The Pros and Cons of Inclusionary Zoning

A growing number communities have adopted inclusionary zoning polices as the price of housing has risen dramatically over the past several years. The question remains: does it work?

This article from the Winter 2007 edition of On Common Ground magazine published by the National Association of Realtors(r), discusses the experience of several communities that have tried to address the shortage of affordable housing by implementing inclusionary zoning programs.

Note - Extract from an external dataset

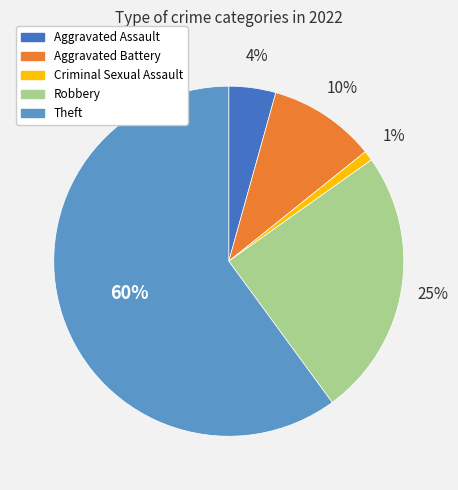

To the nearest percent, what portion does Theft represent?

60%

"To some, inclusionary zoning is the means to preserving a healthy mix of diverse incomes, ethnicities and workforces in increasingly pricey municipalities...To others, inclusionary zoning is an impediment to growth, an interference with the free market and an exceedingly expensive cost-per-unit way of integrating lower incomes into high land-value areas."

"John McIlwain, a senior fellow at the Urban Land Institute, believes inclusionary zoning is a piece of the puzzle, but not the complete solution. He agrees with homebuilders that more affordable housing is created through density bonuses than strict inclusionary requirements alone."

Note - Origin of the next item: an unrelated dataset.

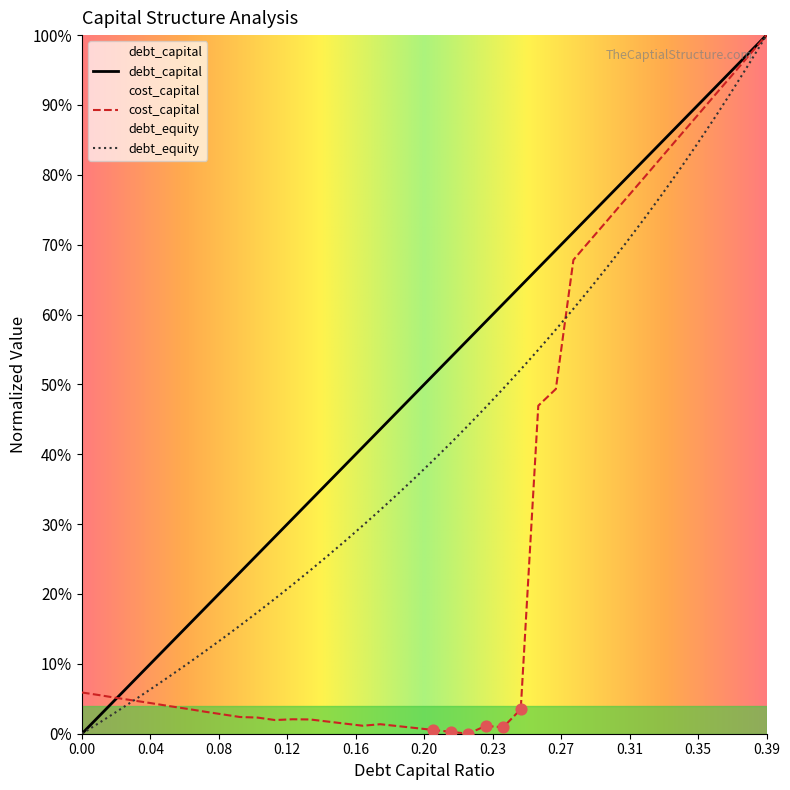

Which series has the largest total across all categories?

debt_capital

""It won't produce the amount of affordable housing that's needed by a long shot, but it's still a very valuable tool if it's done right," he said of inclusionary zoning."

Thanks to Hugh Morris

Full Story: Pros vs. Cons: smart growth experts debate inclusionary zoning strategies in an effort to win diverse affordable neighborhoods

Comments

Comments

Inclusionary Zoning

I gotta love this quote:

“Inclusionary housing is an extraordinarily effective and efficient way for cities to create affordable housing,”...

Of course it's effective and efficient for cities, the entire cost of the ordinance is passed onto new homeowners!

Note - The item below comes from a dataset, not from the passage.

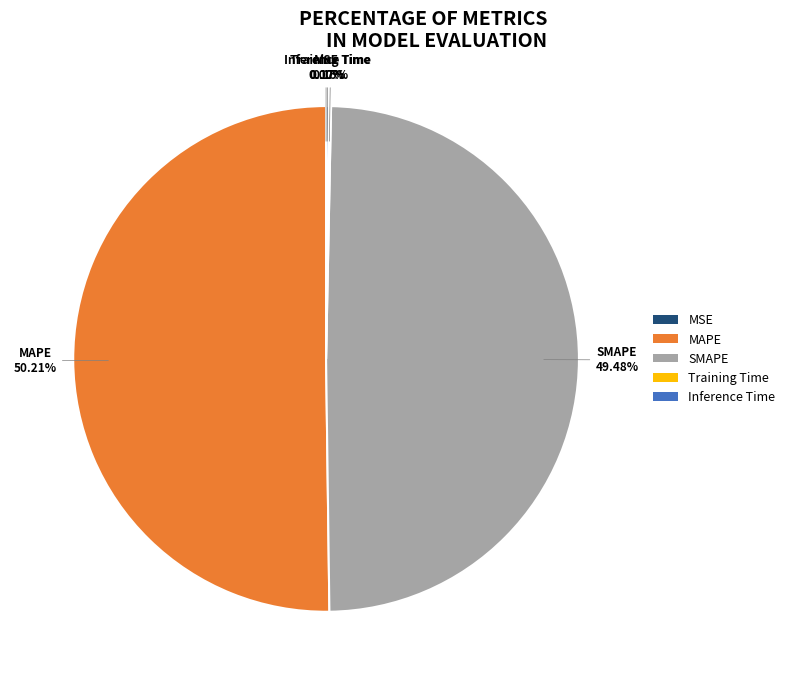

Is SMAPE the majority of the pie?

No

If "affordable housing" is really a socially desireable good, then shouldn't all of society pay for it? That way we could at least debate the efficiency of certain methods because everyone would share in the burden. Inclusionary zoning simply passes the buck to the next generation (i.e. new homeowners)...an unfortunately familiar theme in American politics these days.

Exclusionary pricing.

I don't understand this argumentation. This argumentation asserts unaffordable housing is a socially desirable good.

And there is no reason why the affordable housing debate is stifled if society doesn't pay for the good.

Nonetheless, inclusionary zoning is a reaction to the externality. The folks who want to debate methods to reverse the trend of unaffordable housing can debate tax incentives and how that spreads the burden to the rest of society too. Somebody has to pay.

Or we can debate how the rest of society is already burdened by exclusionary zoning - by having the excluded drive all over the place to get to their place of employment.

Best,

D

Re:

No, not really Dano, that's your assertation. The trend towards unaffordable housing is an almost entirely man-made artifice, brought about by overly restrictive zoning regulations and a permitting/entitlement process that is unpredictable and lengthly. Ordinances like inclusionary zoning simply pass on ever more costs to the next generation of homeowners (and therefore subsidize existing homeowners).

Cities, naturally, love ordinances like these because politicians can show they are "doing something" to help with housing prices, when all they really doing is passing the hat. That's why nearly everyone in support of inclusionary zoning in the article was affiliated with muncipal government in some form or another...and why budding politicians everywhere are jumping on the bandwagon as they too can't wait to add another line to resume for higher office.

So yeah, somebody does have to pay...at this point though most of the costs are being passed on to folks below 30, which, as anyone can see, is clearly not sustainable.

Zoning experiments.

The trend towards unaffordable housing is an almost entirely man-made artifice, brought about by overly restrictive zoning regulations and a permitting/entitlement process that is unpredictable and lengthly. Ordinances like inclusionary zoning simply pass on ever more costs to the next generation of homeowners (and therefore subsidize existing homeowners).

Yes. Affordable housing, as you argue, is an entirely man-made artifice as well. The current situation is indeed brought on by regulation, many of it in reaction to (as Glaeser asserts) people zoning out undesirables. Also, creating regulation for desired open space - quality of life, see. And regulation arising from whatever other impulse.

But, as we see in Oregon, folks don't like the lack of regulation either, as regulation protects their property values. Seems like we really are just learning as we go along and sometimes we get it right.

Best,

D

"Seems like we really are

"Seems like we really are just learning as we go along and sometimes we get it right."

True of almost everything in life...well put.

Two Types of Inclusionary Zoning

Let me suggest that, if the inclusionary zoning gives the developer a density bonus for providing affordable housing, it could provide affordable housing, increase revenue enough that there is no extra cost for the developer and home buyers, and benefit the environment (assuming that the higher density is in the right location).

If inclusionary zoning does not give a density bonus, then my unorthodox opinion is that it is just a game of musical chairs that does not provide a net increase in affordable housing. What happens to the affluent people who would have bought these new inclusionary units if they hadn't been reserved for moderate income? They buy housing somewhere else and drive up prices, leading to gentrification of existing affordable housing.